Collection entries
================
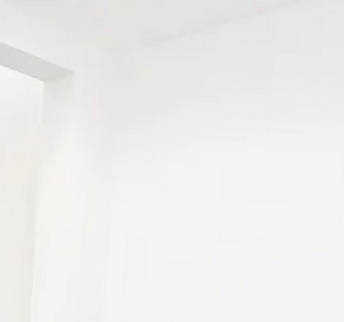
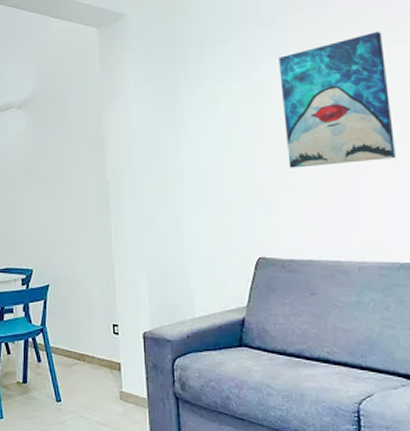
wall art: none [215,121,321,248] -> present [279,32,396,168]

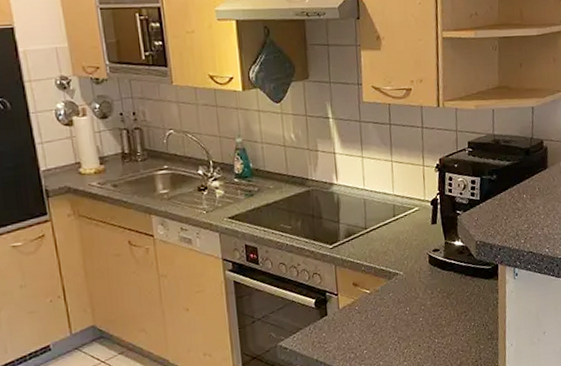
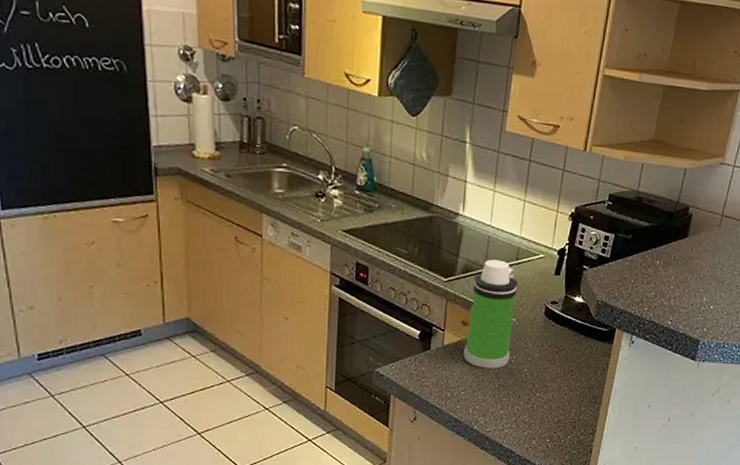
water bottle: none [357,219,404,325] -> present [463,259,519,369]

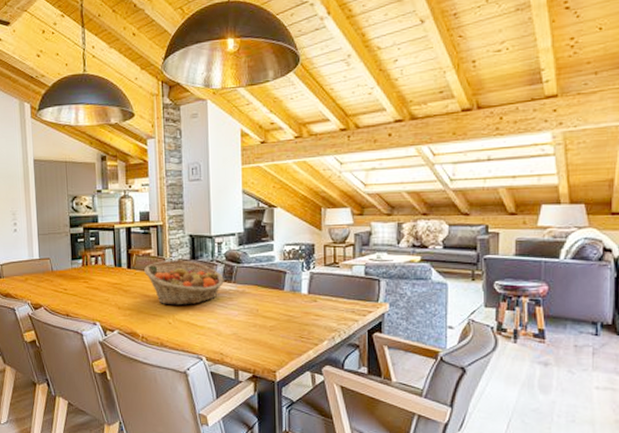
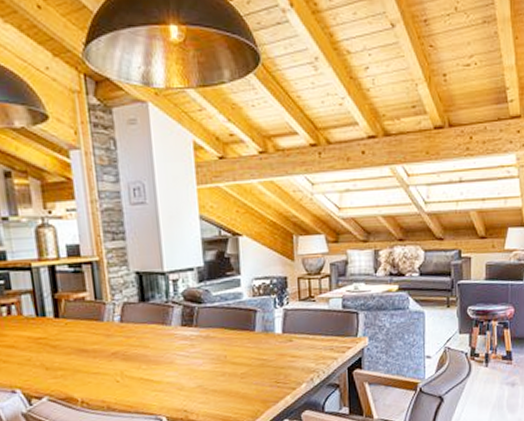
fruit basket: present [144,260,224,305] -> none [78,303,183,360]

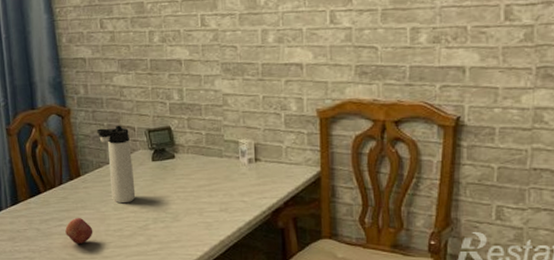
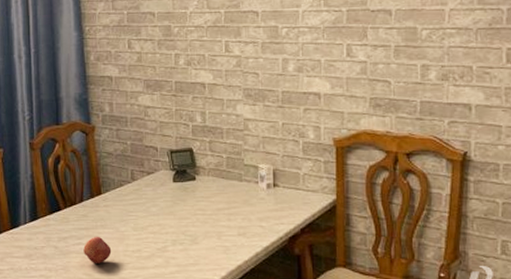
thermos bottle: present [96,125,136,204] -> none [119,144,156,224]

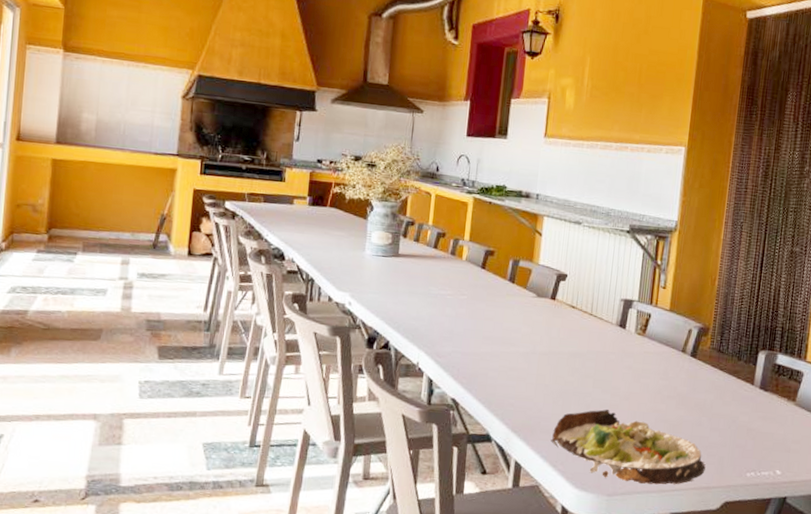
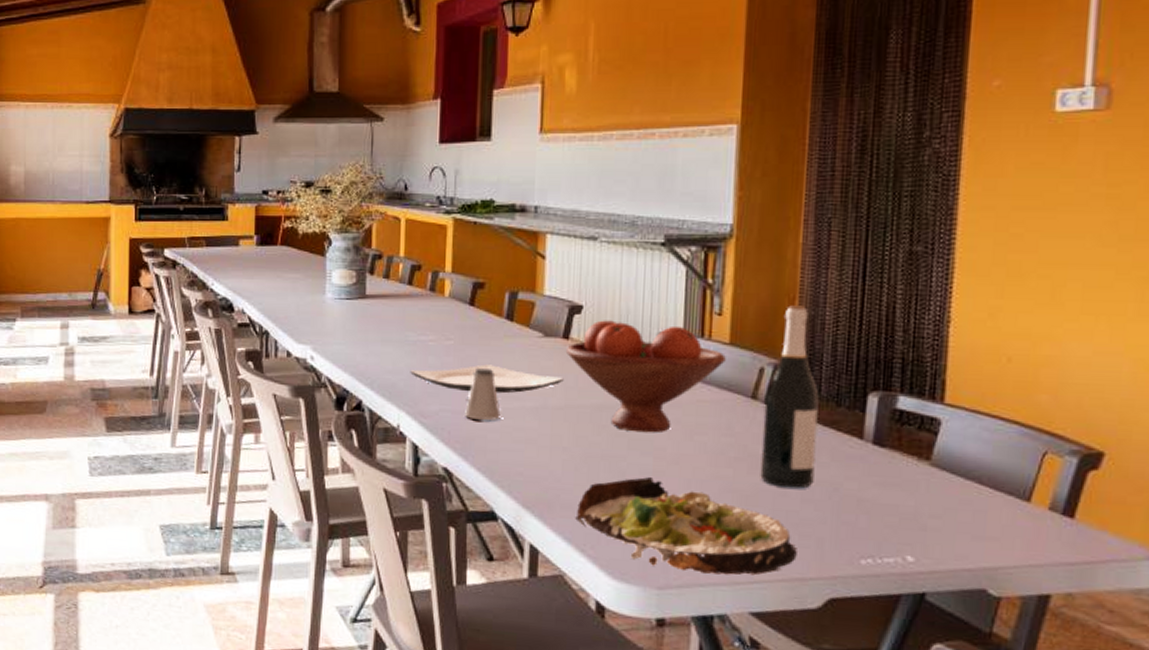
plate: none [430,316,549,340] -> present [410,364,564,394]
saltshaker: none [472,319,500,362] -> present [465,368,501,422]
fruit bowl: none [553,286,666,376] -> present [566,320,726,433]
wine bottle: none [684,284,727,420] -> present [760,305,819,489]

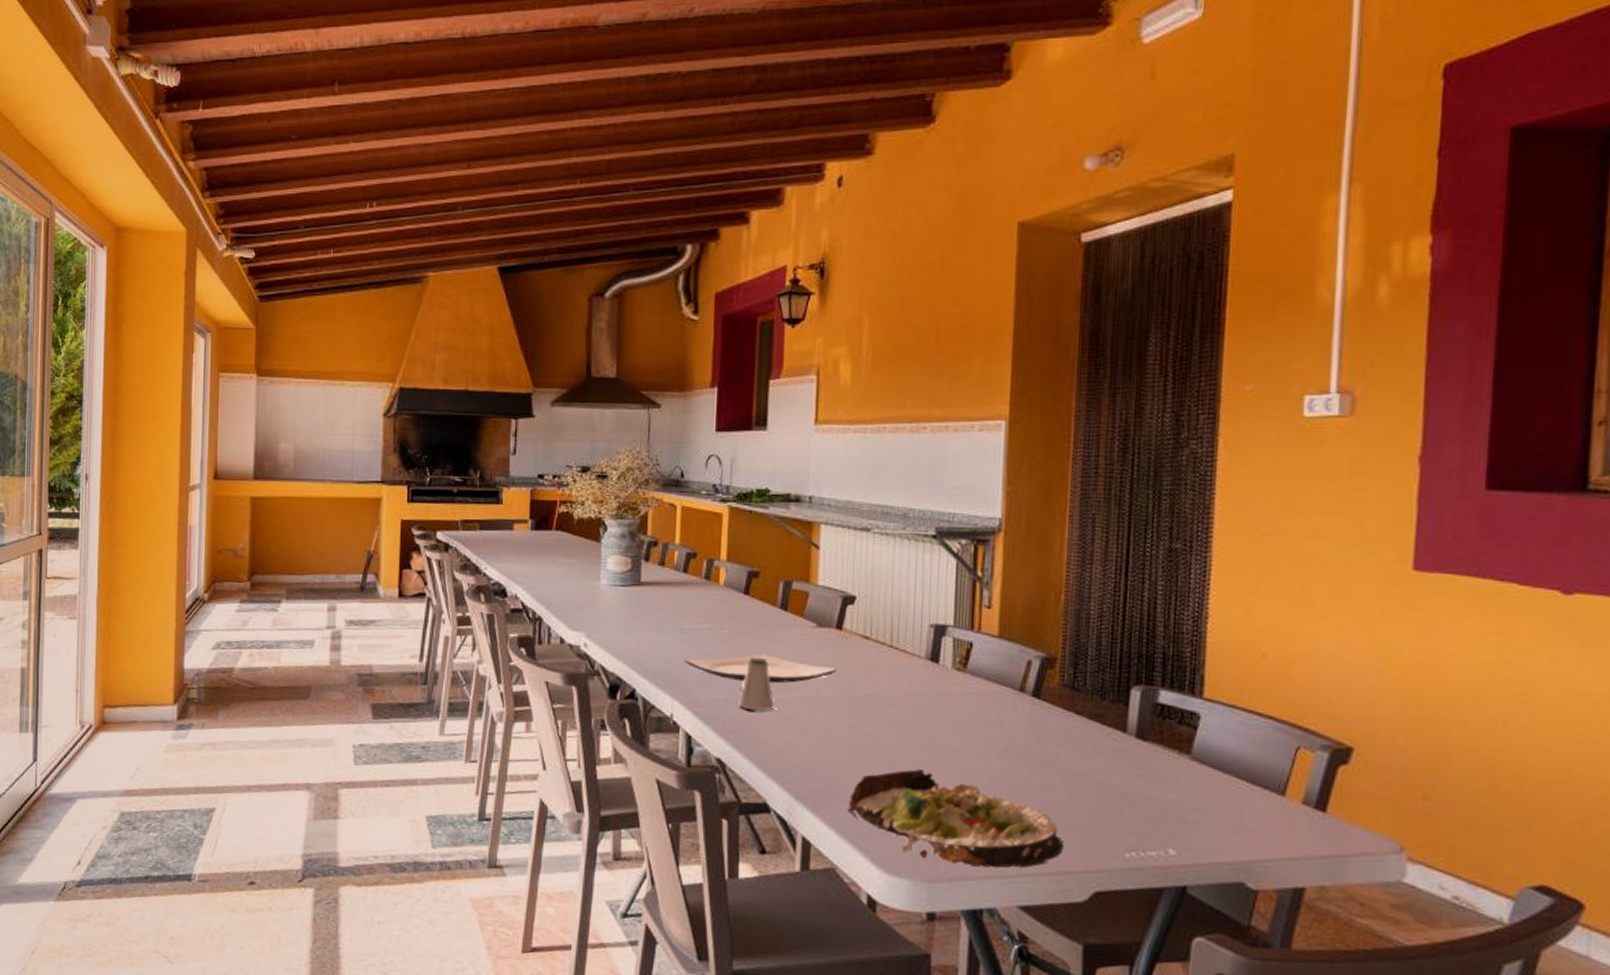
fruit bowl: present [566,320,726,433] -> none [840,611,995,725]
wine bottle: present [760,305,819,489] -> none [1028,599,1084,782]

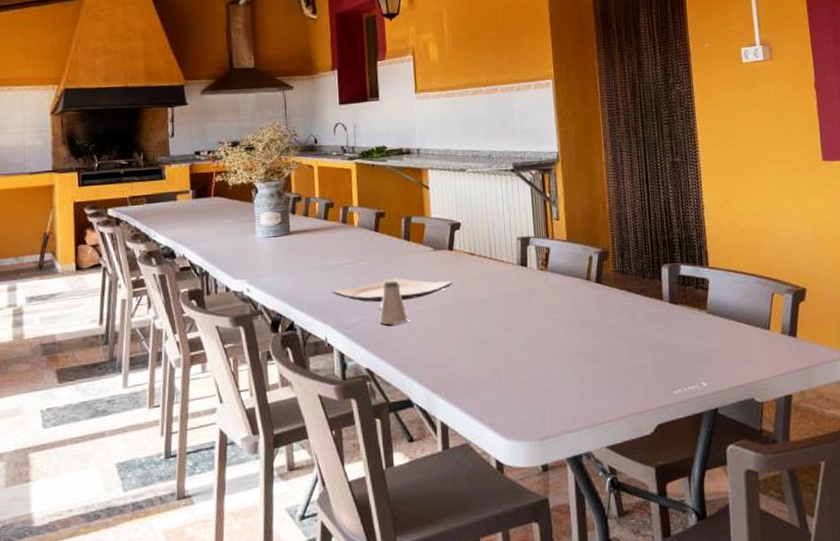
salad plate: present [847,768,1064,869] -> none [473,351,632,423]

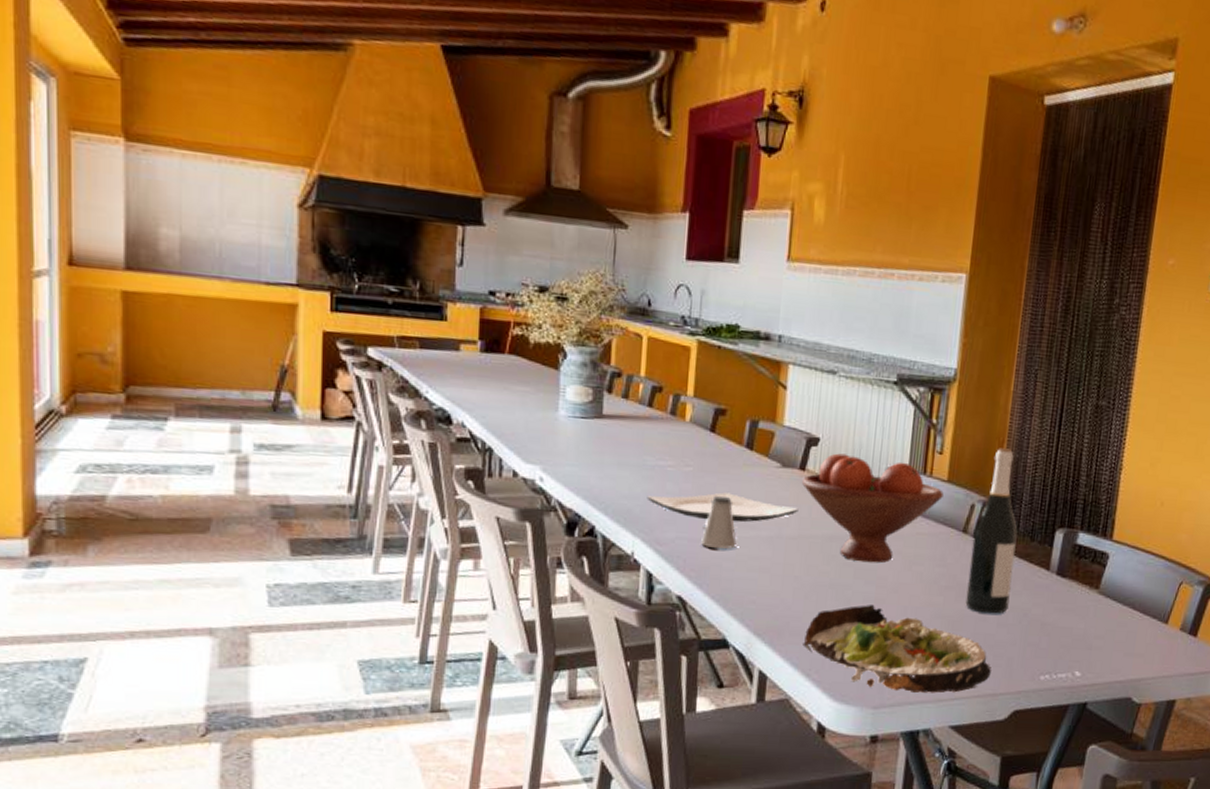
fruit bowl: none [452,231,566,318] -> present [802,453,944,564]
salad plate: none [473,351,632,423] -> present [803,604,991,693]
wine bottle: none [595,207,636,345] -> present [965,448,1018,614]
================
_TASK GOAL_: Could you output all of the entries above exactly? Leave the pictures out.

_EXERCISE RESULT_:
wall art: none [215,121,321,248] -> present [279,32,396,168]

water bottle: none [357,219,404,325] -> present [463,259,519,369]

fruit basket: present [144,260,224,305] -> none [78,303,183,360]

thermos bottle: present [96,125,136,204] -> none [119,144,156,224]

plate: none [430,316,549,340] -> present [410,364,564,394]
saltshaker: none [472,319,500,362] -> present [465,368,501,422]
fruit bowl: none [553,286,666,376] -> present [566,320,726,433]
wine bottle: none [684,284,727,420] -> present [760,305,819,489]

fruit bowl: present [566,320,726,433] -> none [840,611,995,725]
wine bottle: present [760,305,819,489] -> none [1028,599,1084,782]

salad plate: present [847,768,1064,869] -> none [473,351,632,423]

fruit bowl: none [452,231,566,318] -> present [802,453,944,564]
salad plate: none [473,351,632,423] -> present [803,604,991,693]
wine bottle: none [595,207,636,345] -> present [965,448,1018,614]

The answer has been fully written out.